A falta de gravidade pode levar à perda de massa muscular e óssea; e o sistema imunológico pode sofrer alterações.
E o isolamento pode desencadear problemas psicológicos, como mudanças de comportamento ou perda de humor.
Krikaev, no entanto, sempre soube ser seu dever permanecer a bordo.
Sem substituto
Em outubro, três novos cosmonautas chegaram à estação, mas nenhum estava treinado para substituir Krikalev.
De acordo com Lewis, os mais preocupados com Krikalev eram pessoas de fora da União Soviética, "imaginando um homem abandonado no espaço".
O governo russo, entretanto, "tinha outras prioridades, outras preocupações".
Além disso, em 25 de outubro de 1991, o Cazaquistão declarou sua independência, o que significava que o cosmódromo a partir do qual viria o possível substituto de Krikalev não estava mais sob controle russo.

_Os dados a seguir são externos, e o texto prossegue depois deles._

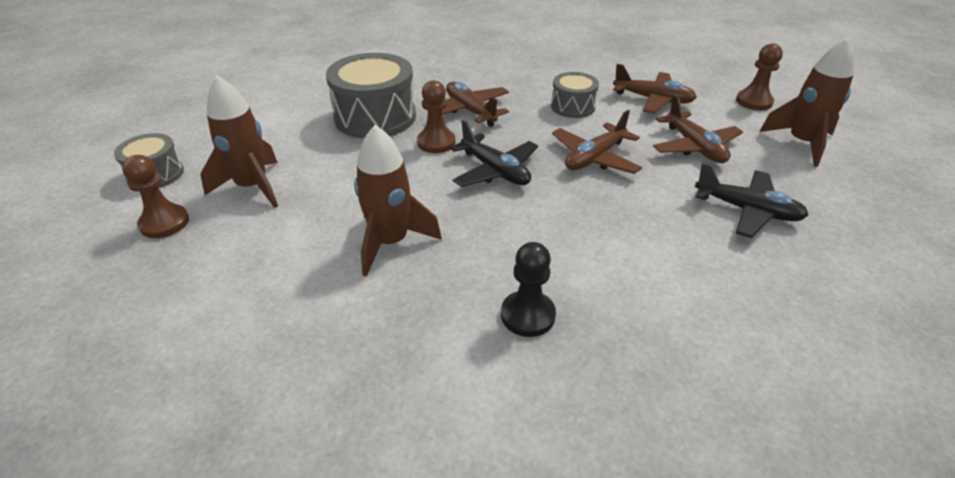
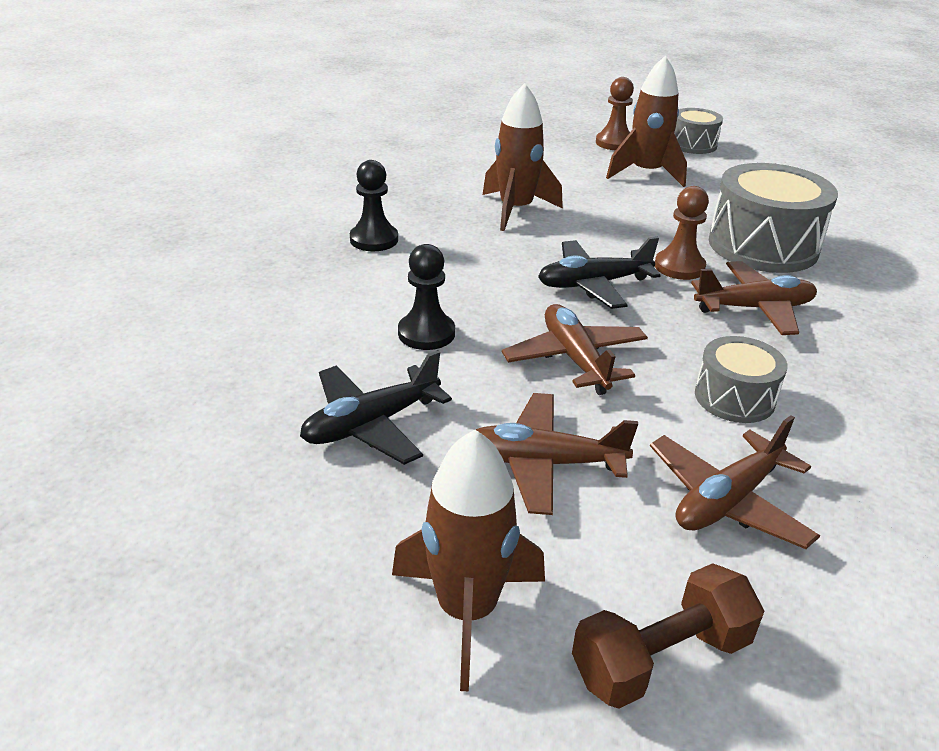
camera: 115 degrees right, 5 degrees down
brown pawn [736,43,783,110] -> brown dumbbell [572,563,764,709]
none -> black pawn [398,244,455,350]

Em 25 de dezembro de 1991, a União Soviética finalmente entrou em colapso total.
Naquele dia, Gorbachev anunciou sua renúncia por motivos de saúde.
A URSS se fragmentou em 15 nações e o país que enviara Krikalev ao espaço havia deixado de existir.
Sua cidade natal, Leningrado, seria chamada de São Petersburgo.
O regresso
Na estação, Krikalev passava seu tempo contemplando a Terra, ouvindo a música tocada por seus companheiros e, claro, falando no rádio.
Exatamente três meses depois, em 25 de março de 1992, Krikalev e Volkov voltaram à Terra.
Ao todo, Krikalev passou 312 dias no espaço, circulando a Terra 5 mil vezes.
"Foi muito agradável voltar, apesar da gravidade que tivemos que suportar, nos libertamos de um fardo psicológico", disse o cosmonauta.
"Não diria que foi um momento de euforia, mas foi muito bom."
E apesar da odisseia à qual sobreviveu, Krikalev estava pronto para a próxima aventura.
Em 2000, ele fez parte da primeira tripulação a viajar para a Estação Espacial Internacional (ISS), um símbolo da nova era espacial, que deixou para trás velhas rixas e deu lugar a um modelo colaborativo entre vários países para continuar revelando os mistérios do universo.
No ano seguinte, a Mir foi aposentada após 15 anos em operação.